I am attending the ISMP math programming conference in Chicago, representing the Solver Foundation team. Here are some of my impressions of Day 1 at ISMP:

**Plenary [Steven Boyd]: **The plenary speaker was Steve Boyd who talked about real-time embedded convex optimization. He considered cases where problems need to be solved in milliseconds or less: control, signal processing, resource allocation, and even finance (think flash trading). The approach is basically to extend “disciplined convex programming”. DCP is a modeling system where problems are convex “by construction” because they combine operators with well-known properties; the system is then able to rewrite the problem in the standard form required by a convex programming solver (such as an IPM QP/SOCP solver). The new step is that the system can now generate highly optimized C code for a custom solver for the particular problem family described by the model. (The algorithm itself is standard IPM.) You can do all sorts of optimizations in this case: the problem structure is known so the symbolic ordering can be done in advance, you can ensure better memory locality, etc. He gave many example where small QP instances were solved in tensof microseconds. Fun stuff.

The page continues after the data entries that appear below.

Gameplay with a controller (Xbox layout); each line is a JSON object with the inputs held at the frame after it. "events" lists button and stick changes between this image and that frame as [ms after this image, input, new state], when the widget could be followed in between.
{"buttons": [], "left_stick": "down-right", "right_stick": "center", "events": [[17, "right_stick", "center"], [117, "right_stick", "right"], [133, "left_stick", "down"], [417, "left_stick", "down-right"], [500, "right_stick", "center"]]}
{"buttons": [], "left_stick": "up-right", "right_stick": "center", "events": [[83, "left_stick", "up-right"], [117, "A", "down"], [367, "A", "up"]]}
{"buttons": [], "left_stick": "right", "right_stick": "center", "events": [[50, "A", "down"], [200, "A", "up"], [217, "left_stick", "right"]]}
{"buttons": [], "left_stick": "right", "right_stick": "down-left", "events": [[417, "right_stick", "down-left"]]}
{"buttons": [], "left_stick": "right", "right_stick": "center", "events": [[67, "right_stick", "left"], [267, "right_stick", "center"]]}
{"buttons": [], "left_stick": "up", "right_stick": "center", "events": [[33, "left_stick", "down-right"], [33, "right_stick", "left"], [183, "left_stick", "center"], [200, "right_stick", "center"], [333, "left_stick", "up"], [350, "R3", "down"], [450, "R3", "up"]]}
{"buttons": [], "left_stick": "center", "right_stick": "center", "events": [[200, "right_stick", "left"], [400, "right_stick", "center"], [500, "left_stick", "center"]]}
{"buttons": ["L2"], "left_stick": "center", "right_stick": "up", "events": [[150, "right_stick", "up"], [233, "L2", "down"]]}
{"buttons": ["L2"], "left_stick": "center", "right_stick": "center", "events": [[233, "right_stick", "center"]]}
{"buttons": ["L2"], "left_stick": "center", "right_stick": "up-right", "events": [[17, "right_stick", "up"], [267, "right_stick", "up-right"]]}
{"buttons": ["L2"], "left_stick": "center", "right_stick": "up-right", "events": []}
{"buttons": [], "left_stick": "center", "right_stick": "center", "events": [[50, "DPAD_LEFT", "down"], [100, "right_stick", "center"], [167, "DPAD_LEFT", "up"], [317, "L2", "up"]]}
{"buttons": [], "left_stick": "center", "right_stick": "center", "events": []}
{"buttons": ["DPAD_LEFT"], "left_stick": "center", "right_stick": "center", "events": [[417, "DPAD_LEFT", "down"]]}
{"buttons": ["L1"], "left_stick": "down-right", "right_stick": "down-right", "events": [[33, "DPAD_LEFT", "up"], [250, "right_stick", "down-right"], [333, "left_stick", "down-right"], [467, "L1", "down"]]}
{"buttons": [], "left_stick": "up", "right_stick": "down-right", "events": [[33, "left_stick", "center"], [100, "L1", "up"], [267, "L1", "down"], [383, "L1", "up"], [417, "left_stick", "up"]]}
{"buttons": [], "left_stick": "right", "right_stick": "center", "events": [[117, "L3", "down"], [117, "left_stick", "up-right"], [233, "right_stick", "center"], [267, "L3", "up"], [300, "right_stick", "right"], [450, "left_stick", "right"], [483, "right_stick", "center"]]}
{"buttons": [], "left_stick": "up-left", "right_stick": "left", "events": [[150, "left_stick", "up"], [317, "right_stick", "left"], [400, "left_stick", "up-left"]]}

**Morning Sessions:** I attended a morning session concerning approaches for nonconvex optimization problems. Jon Lee talked about solving a particular class of parametric nonlinear problems, Kurt Anstreicher talked about *nonconvex* QP and associated bounds. I then went to a straight-up theory session talking about convergence rates & asymptotic costs for IPM – there were a couple of new results and an interesting “corrector-predictor” (instead of the other way around) approach that attains better asymptotic convergence. There is an embarrassment of riches at ISMP: I missed by John Hooker about integrating MIP, constraint & global optimization, a great MIP session including Bob Bixby from Gurobi, and all sorts of other stuff. There are a staggering number of good talks to attend.

**Afternoon Sessions [Modeling / Stochastic]:** I went to a modeling languages track in the afternoon. The first speaker was from LINDO Systems who talked about their new LINGO offering. The primary new feature is to support stochastic modeling. There were some screenshots from What’s Best, their spreadsheet solver. They had a few nice samples as well.

Gautam Mitra from OptiRisk was up next – he talked about SAMPL, stochastic extensions for AMPL. They have extended SAMPL to support:

- Chance constraints
- Integrated chance constraints
- Robust optimization

Chance constraints are interesting – they occur in a range of financial problems including VaR and CVaR calculation. Gautam riffed on the difference between stochastic and robust optimization by invoking Rumsfeld: there are known knowns [deterministic optimization], known unknowns [stochastic], and unknown unknowns [robust optimization]. In robust optimization you may have problem coefficients that are in some range with an unknown distribution and you want the constraints to hold in all (or most) possible circumstances. Robust optimization also has SOCP reformulations, and I am a big believer because I think RO can be cleanly expressed in modeling languages. The last talk in the session was about YALMIP support for robust optimization – YALMIP has had widespread adoption by control theory specialists and has had a long history of improvements. This talk was very code-oriented and fun to watch.

A few overall impressions: I think it is fair to say that SOCP is entering the mainstream with LP/QP/MIP – it came up a lot today. On the modeling side, it was interesting to see that stochastic was featured in all three talks in the session I attended. A larger trend is that MINLP (mixed integer nonlinear programming) is hot. There are tons of tracks on it, and it is [unsurprisingly] being taken on by both the MIP and NLP communities. The problem description is very general so of course there are applications, but the dust has not settled on the solver side.